In the entries that follow, find the line containing "right front paw: (590, 353)"; from there, copy every line exactly through the line containing "right back paw: (631, 346)".

*** Begin section ***

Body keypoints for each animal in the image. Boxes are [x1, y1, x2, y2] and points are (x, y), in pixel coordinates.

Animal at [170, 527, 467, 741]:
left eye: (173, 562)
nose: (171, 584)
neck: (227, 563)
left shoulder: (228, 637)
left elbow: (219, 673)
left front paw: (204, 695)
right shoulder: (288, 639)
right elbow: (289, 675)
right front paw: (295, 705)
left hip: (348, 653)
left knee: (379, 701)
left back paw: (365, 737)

*** End section ***
*** Begin section ***

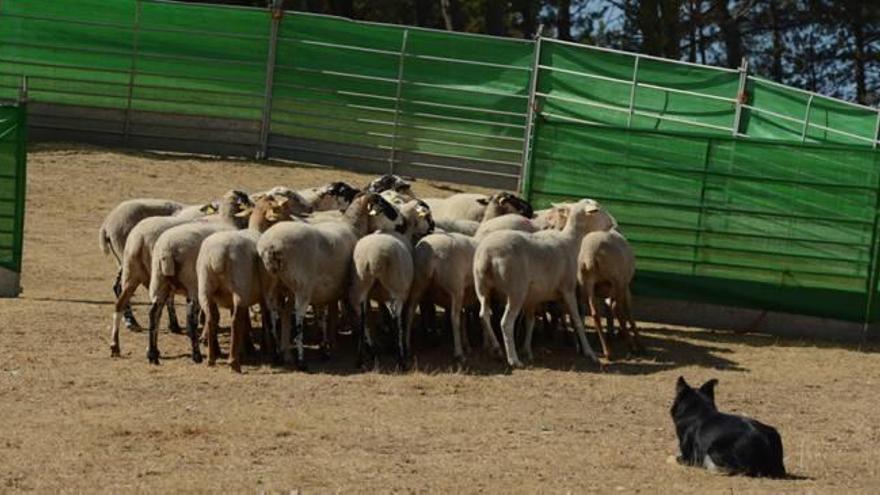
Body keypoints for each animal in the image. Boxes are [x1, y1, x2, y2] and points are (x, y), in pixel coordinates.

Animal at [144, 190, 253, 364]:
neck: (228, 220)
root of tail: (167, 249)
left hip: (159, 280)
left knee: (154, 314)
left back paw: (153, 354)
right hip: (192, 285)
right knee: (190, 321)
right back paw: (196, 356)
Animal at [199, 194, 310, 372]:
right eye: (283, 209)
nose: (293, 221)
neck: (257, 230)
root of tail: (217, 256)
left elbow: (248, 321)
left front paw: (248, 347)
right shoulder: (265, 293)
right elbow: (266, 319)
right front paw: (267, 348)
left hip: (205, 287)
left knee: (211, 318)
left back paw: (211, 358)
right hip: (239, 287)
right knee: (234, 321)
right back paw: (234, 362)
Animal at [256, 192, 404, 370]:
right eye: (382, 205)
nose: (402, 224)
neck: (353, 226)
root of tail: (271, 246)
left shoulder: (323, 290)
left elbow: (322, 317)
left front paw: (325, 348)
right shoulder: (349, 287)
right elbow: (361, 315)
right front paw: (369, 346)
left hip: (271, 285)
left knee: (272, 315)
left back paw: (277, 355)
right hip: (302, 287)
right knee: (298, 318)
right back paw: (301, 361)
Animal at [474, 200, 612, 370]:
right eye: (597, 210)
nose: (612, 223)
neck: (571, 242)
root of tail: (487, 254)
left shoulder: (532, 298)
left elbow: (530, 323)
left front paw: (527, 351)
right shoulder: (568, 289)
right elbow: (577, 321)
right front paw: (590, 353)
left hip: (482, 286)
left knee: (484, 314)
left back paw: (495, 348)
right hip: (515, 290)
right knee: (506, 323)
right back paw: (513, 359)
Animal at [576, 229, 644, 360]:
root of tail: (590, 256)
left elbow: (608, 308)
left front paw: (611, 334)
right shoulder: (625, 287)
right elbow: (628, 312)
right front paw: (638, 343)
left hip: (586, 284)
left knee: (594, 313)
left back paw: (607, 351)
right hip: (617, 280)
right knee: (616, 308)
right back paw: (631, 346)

*** End section ***
*** Begin section ***

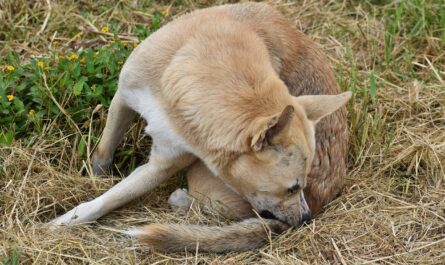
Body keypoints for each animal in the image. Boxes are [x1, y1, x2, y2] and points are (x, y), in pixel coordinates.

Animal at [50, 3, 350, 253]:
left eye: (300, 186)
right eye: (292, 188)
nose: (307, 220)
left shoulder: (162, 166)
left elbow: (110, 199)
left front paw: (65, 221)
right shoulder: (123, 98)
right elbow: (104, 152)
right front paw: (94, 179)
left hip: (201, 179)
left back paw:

*** End section ***

§ **Result below**
right front paw: (590, 353)
left hip: (482, 286)
left knee: (484, 314)
left back paw: (495, 348)
right hip: (515, 290)
right knee: (506, 323)
right back paw: (513, 359)
Animal at [576, 229, 644, 360]:
root of tail: (590, 256)
left elbow: (608, 308)
left front paw: (611, 334)
right shoulder: (625, 287)
right elbow: (628, 312)
right front paw: (638, 343)
left hip: (586, 284)
left knee: (594, 313)
left back paw: (607, 351)
right hip: (617, 280)
right knee: (616, 308)
right back paw: (631, 346)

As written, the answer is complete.